CHINA’S MINSKY MOMENT
Sometimes you have to love the naivety of the markets. At this week’s Communist Party Congress meeting in Beijing, the governor of the PBoC (People’s Bank of China) said the following;
“If we are too optimistic when things go smoothly, tensions build up, which could lead to a sharp correction, what we call a ‘Minsky moment’. That’s what we should particularly defend against.”
Yet instead of focusing on this dire warning, markets are busy trying to discount the chance of a Powell Fed or a Republican tax cut. Although both of these developments would be important, China is the tail that wags the dog. Full stop. Figure out China, and all the other financial market forecasts become that much easier.
Aren’t Central Bank warnings cheap?
Some might argue this “Minsky moment” warning is nothing more than a Central Bank whistling in the wind. Didn’t Greenspan caution about a similar concern with his “irrational exuberance” speech? And didn’t that end up being a complete non-event?
Yet I would argue that China is not the same as other countries. Although there are market elements to their economy, to a large degree, China is still a command economy. If Chinese leadership wants a particular outcome, they can just demand it, and it will happen.

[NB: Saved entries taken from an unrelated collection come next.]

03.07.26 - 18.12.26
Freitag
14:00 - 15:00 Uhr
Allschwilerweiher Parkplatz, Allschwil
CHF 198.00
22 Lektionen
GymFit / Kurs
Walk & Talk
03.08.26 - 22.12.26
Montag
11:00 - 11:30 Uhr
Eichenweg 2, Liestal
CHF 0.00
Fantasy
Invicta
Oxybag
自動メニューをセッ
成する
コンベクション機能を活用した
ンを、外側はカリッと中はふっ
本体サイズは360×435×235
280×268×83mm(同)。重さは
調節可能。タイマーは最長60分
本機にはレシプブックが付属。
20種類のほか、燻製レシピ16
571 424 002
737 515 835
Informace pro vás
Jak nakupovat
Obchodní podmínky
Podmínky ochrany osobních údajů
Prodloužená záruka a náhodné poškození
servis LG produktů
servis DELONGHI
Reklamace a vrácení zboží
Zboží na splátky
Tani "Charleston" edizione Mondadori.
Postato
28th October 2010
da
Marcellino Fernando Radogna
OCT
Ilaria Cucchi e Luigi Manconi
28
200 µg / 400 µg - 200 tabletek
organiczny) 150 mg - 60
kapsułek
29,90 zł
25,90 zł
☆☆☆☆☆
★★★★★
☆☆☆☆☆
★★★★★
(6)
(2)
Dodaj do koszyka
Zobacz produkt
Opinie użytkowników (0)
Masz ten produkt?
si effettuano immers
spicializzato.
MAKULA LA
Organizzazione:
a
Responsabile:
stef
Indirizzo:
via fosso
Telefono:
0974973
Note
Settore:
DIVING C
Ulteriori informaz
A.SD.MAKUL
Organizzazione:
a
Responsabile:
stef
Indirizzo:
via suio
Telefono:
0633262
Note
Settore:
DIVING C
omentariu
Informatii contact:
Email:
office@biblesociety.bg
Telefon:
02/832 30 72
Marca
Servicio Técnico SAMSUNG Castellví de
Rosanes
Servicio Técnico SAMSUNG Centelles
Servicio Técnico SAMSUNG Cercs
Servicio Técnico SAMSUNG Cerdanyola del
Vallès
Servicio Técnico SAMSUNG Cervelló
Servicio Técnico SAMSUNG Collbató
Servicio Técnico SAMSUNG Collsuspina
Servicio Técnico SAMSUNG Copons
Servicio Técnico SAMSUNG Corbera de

So when the head of the PBoC warns about a “Minsky moment”, it’s probably not a good idea to load up on financial assets. For the longest time, China exported goods and imported developed nation debt and other financial assets. They had already started down the road of re-balancing their economy away from this export driven model, but this recent development confirms that the old playbook should be thrown out the window. The global financial system is changing, and China is leading the way.